▶ _WORK REQUEST_
Make an exact copy of the lines from the one holding "75 23 12492" through the last line of the material, and output nothing else.

▶ _MATERIAL FOR THIS TASK_

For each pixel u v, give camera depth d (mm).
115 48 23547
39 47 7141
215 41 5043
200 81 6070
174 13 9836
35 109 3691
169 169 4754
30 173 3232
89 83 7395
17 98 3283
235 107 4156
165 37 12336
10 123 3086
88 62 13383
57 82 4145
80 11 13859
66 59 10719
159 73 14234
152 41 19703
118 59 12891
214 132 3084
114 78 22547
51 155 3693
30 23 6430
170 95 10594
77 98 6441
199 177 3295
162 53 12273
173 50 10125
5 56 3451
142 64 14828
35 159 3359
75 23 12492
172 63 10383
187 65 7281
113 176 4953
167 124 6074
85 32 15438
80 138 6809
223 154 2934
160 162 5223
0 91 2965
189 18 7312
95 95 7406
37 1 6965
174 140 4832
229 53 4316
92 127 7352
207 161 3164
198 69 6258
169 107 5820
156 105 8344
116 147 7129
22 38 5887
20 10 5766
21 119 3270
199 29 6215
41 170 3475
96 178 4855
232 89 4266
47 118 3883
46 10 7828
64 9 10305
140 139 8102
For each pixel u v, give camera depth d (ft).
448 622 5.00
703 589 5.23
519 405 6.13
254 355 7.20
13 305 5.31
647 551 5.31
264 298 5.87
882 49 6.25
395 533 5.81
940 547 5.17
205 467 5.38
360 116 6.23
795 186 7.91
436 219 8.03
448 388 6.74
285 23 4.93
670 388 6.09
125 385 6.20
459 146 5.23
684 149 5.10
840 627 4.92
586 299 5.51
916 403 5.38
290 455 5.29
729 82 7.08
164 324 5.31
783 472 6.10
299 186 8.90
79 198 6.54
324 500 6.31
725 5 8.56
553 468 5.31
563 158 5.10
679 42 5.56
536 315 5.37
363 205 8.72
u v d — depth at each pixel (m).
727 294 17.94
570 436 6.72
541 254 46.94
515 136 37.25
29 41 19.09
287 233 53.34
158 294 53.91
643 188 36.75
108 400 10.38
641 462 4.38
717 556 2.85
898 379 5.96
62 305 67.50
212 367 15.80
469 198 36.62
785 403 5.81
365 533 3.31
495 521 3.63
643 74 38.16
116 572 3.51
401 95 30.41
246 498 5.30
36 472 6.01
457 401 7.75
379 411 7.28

▶ _EXERCISE ANSWER_
75 23 12492
172 63 10383
187 65 7281
113 176 4953
167 124 6074
85 32 15438
80 138 6809
223 154 2934
160 162 5223
0 91 2965
189 18 7312
95 95 7406
37 1 6965
174 140 4832
229 53 4316
92 127 7352
207 161 3164
198 69 6258
169 107 5820
156 105 8344
116 147 7129
22 38 5887
20 10 5766
21 119 3270
199 29 6215
41 170 3475
96 178 4855
232 89 4266
47 118 3883
46 10 7828
64 9 10305
140 139 8102
For each pixel u v, give camera depth d (ft).
448 622 5.00
703 589 5.23
519 405 6.13
254 355 7.20
13 305 5.31
647 551 5.31
264 298 5.87
882 49 6.25
395 533 5.81
940 547 5.17
205 467 5.38
360 116 6.23
795 186 7.91
436 219 8.03
448 388 6.74
285 23 4.93
670 388 6.09
125 385 6.20
459 146 5.23
684 149 5.10
840 627 4.92
586 299 5.51
916 403 5.38
290 455 5.29
729 82 7.08
164 324 5.31
783 472 6.10
299 186 8.90
79 198 6.54
324 500 6.31
725 5 8.56
553 468 5.31
563 158 5.10
679 42 5.56
536 315 5.37
363 205 8.72
u v d — depth at each pixel (m).
727 294 17.94
570 436 6.72
541 254 46.94
515 136 37.25
29 41 19.09
287 233 53.34
158 294 53.91
643 188 36.75
108 400 10.38
641 462 4.38
717 556 2.85
898 379 5.96
62 305 67.50
212 367 15.80
469 198 36.62
785 403 5.81
365 533 3.31
495 521 3.63
643 74 38.16
116 572 3.51
401 95 30.41
246 498 5.30
36 472 6.01
457 401 7.75
379 411 7.28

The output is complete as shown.